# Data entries
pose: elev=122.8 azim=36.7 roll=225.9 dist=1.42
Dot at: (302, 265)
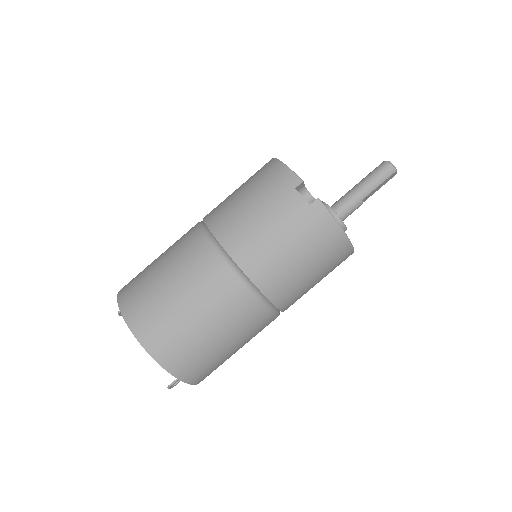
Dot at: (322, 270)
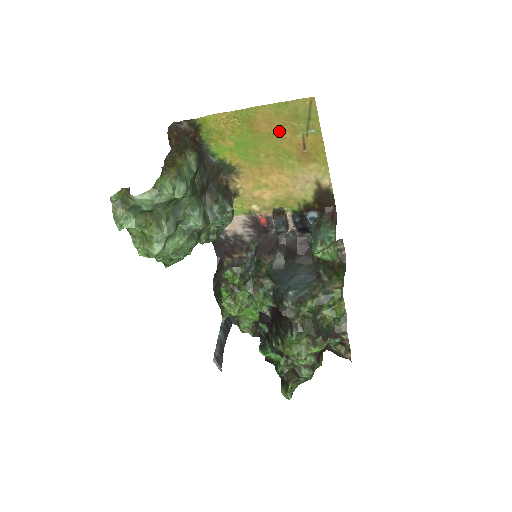
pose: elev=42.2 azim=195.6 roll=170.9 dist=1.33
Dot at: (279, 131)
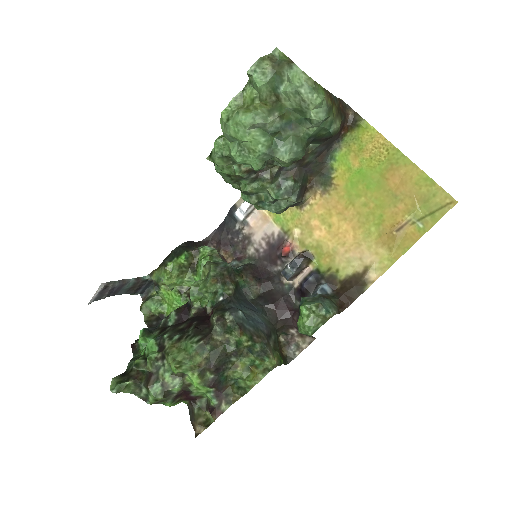
Dot at: (400, 197)
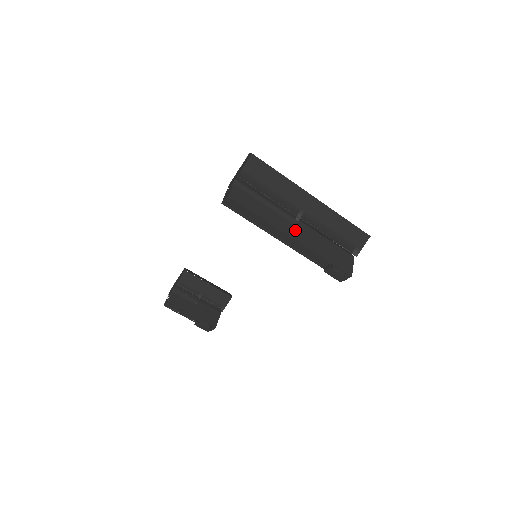
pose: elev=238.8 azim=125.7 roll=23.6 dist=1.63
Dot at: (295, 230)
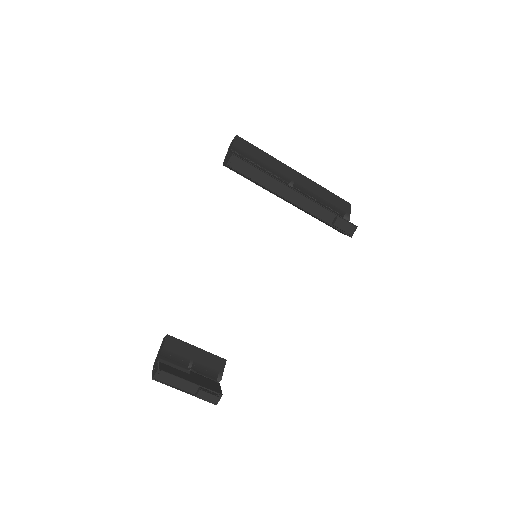
Dot at: occluded
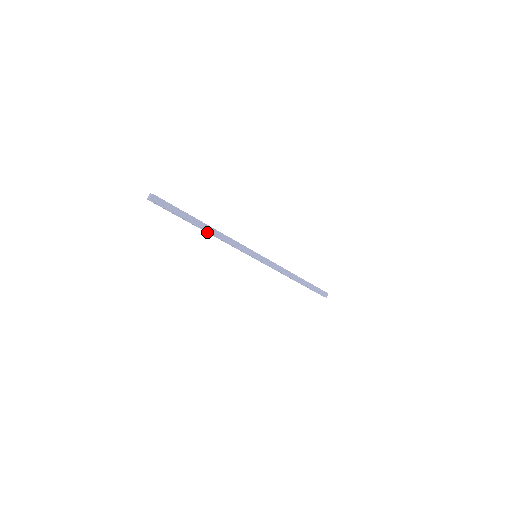
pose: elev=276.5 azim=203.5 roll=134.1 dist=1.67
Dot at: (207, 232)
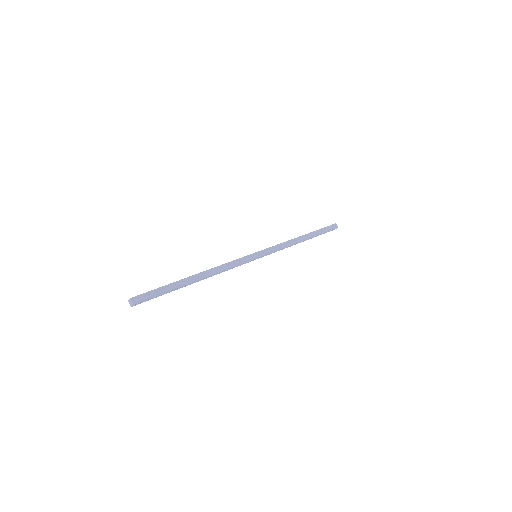
Dot at: occluded
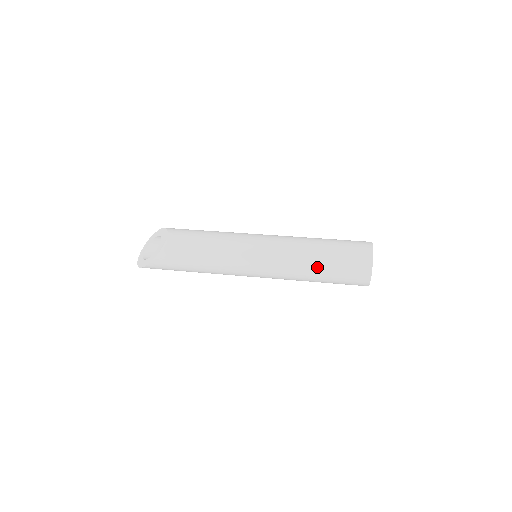
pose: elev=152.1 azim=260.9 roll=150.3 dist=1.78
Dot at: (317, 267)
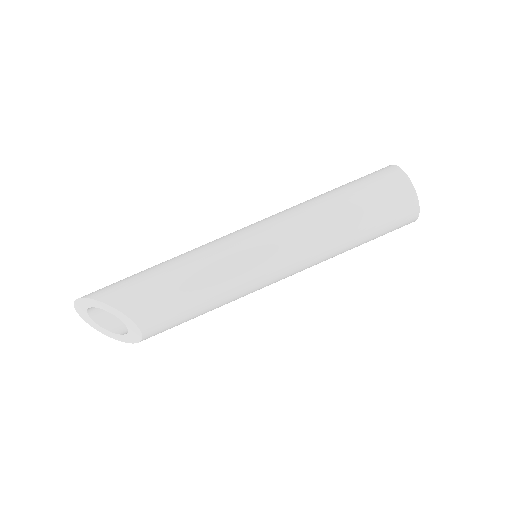
Dot at: occluded
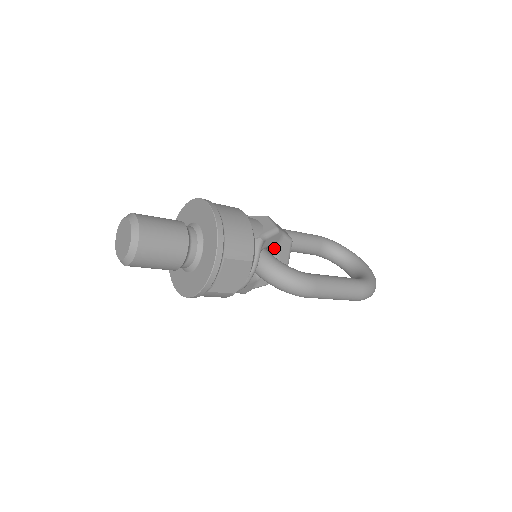
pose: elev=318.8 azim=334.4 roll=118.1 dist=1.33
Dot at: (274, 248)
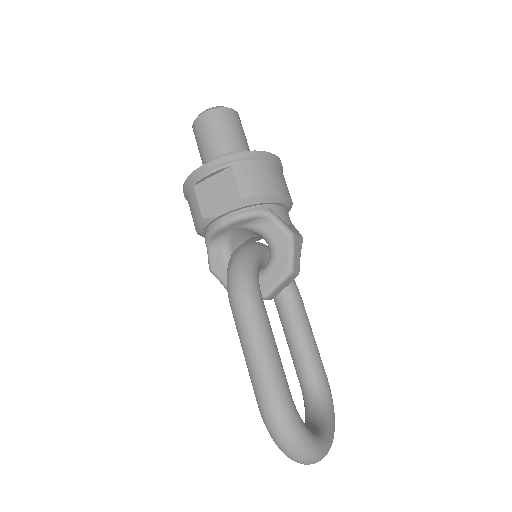
Dot at: (272, 256)
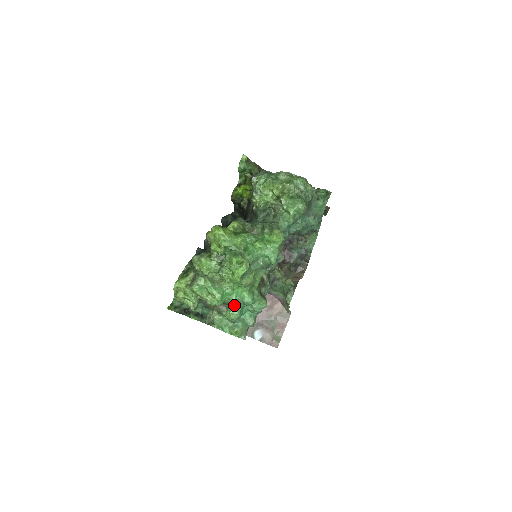
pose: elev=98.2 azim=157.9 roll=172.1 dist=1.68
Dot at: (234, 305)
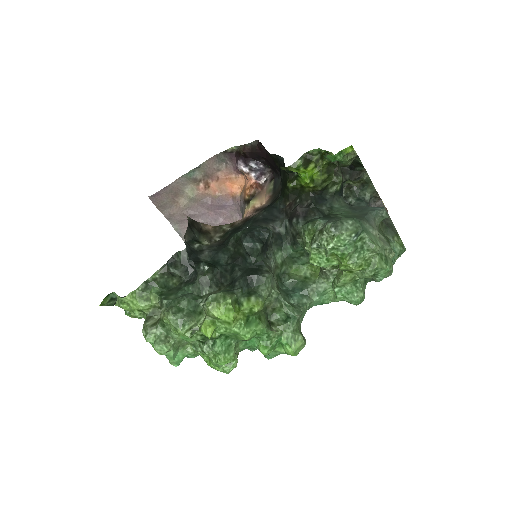
Dot at: occluded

# Set exercise
Put the lines above into a JSON list of strings, one string per line and no blank lines, starting at the line containing "pose: elev=42.2 azim=195.6" and running through the end of the data entries, both ends included. Omit the pictures.

# Full solution
[
  "pose: elev=42.2 azim=195.6 roll=170.9 dist=1.33",
  "Dot at: (279, 131)",
  "Dot at: (400, 197)",
  "pose: elev=238.8 azim=125.7 roll=23.6 dist=1.63",
  "Dot at: (295, 230)",
  "Dot at: occluded",
  "pose: elev=276.5 azim=203.5 roll=134.1 dist=1.67",
  "Dot at: (207, 232)",
  "Dot at: occluded",
  "pose: elev=152.1 azim=260.9 roll=150.3 dist=1.78",
  "Dot at: (317, 267)",
  "Dot at: occluded",
  "pose: elev=318.8 azim=334.4 roll=118.1 dist=1.33",
  "Dot at: (274, 248)",
  "Dot at: (272, 256)",
  "pose: elev=98.2 azim=157.9 roll=172.1 dist=1.68",
  "Dot at: (234, 305)",
  "Dot at: occluded"
]